**PROBLEM TO WORK ON:**
Down to the last line, retype each line of the entries exactly, starting with the one that contains "REACH, RoHS and Halogen".

(Collected data)

________________________________________

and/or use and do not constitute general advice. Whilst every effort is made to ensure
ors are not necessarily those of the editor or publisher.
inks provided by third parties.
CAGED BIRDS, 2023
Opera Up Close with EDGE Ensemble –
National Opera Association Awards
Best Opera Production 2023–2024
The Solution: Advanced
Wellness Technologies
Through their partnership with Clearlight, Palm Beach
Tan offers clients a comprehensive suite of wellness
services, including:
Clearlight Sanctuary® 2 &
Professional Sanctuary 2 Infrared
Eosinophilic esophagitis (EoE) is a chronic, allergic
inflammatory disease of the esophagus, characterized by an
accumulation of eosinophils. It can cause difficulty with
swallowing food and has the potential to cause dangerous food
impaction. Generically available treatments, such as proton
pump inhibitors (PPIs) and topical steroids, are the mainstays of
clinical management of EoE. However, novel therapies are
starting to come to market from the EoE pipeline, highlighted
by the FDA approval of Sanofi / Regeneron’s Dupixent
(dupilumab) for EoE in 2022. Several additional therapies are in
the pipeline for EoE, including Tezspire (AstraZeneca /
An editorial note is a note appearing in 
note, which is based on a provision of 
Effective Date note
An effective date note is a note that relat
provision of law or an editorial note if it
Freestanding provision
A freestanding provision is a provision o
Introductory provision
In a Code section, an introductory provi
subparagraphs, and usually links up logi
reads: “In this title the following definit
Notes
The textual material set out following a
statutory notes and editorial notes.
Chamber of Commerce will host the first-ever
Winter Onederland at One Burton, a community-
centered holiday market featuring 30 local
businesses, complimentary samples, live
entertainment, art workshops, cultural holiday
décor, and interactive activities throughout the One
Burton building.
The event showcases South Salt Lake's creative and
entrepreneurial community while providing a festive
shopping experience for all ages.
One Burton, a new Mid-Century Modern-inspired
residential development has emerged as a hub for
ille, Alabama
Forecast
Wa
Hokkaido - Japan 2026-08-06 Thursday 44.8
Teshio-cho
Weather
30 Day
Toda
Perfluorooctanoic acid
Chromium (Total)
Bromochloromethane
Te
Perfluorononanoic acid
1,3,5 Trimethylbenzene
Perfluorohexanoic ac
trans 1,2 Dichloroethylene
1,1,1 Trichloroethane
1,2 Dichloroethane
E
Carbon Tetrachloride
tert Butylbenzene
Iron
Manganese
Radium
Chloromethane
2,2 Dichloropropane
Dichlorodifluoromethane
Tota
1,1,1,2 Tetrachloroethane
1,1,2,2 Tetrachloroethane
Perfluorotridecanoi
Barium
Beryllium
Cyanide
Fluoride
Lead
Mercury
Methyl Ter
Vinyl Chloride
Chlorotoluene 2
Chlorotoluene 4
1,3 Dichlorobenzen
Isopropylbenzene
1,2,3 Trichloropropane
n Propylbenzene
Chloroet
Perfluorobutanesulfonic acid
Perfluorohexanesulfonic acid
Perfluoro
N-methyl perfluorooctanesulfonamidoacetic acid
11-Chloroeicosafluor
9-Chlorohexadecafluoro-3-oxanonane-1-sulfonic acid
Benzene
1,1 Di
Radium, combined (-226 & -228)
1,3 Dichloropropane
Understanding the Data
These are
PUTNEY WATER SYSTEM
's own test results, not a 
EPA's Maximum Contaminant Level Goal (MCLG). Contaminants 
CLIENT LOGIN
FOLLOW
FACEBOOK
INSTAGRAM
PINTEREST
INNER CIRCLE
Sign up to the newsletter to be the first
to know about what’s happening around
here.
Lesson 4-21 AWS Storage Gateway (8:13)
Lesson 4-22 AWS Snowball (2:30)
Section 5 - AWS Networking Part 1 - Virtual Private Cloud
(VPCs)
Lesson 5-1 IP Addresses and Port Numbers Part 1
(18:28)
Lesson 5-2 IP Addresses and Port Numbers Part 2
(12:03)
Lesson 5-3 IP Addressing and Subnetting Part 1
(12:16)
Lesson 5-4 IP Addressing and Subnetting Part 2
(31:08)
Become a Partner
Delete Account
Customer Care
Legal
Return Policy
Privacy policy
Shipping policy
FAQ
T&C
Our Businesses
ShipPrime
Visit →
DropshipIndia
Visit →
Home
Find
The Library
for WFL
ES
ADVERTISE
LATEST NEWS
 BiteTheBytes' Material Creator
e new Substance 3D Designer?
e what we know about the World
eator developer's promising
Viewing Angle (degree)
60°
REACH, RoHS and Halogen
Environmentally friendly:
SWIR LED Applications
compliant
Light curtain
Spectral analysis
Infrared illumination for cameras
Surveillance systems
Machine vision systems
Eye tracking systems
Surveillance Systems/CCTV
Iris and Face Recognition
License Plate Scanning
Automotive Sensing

________________________________________

**SOLUTION BELOW:**
REACH, RoHS and Halogen
Environmentally friendly:
SWIR LED Applications
compliant
Light curtain
Spectral analysis
Infrared illumination for cameras
Surveillance systems
Machine vision systems
Eye tracking systems
Surveillance Systems/CCTV
Iris and Face Recognition
License Plate Scanning
Automotive Sensing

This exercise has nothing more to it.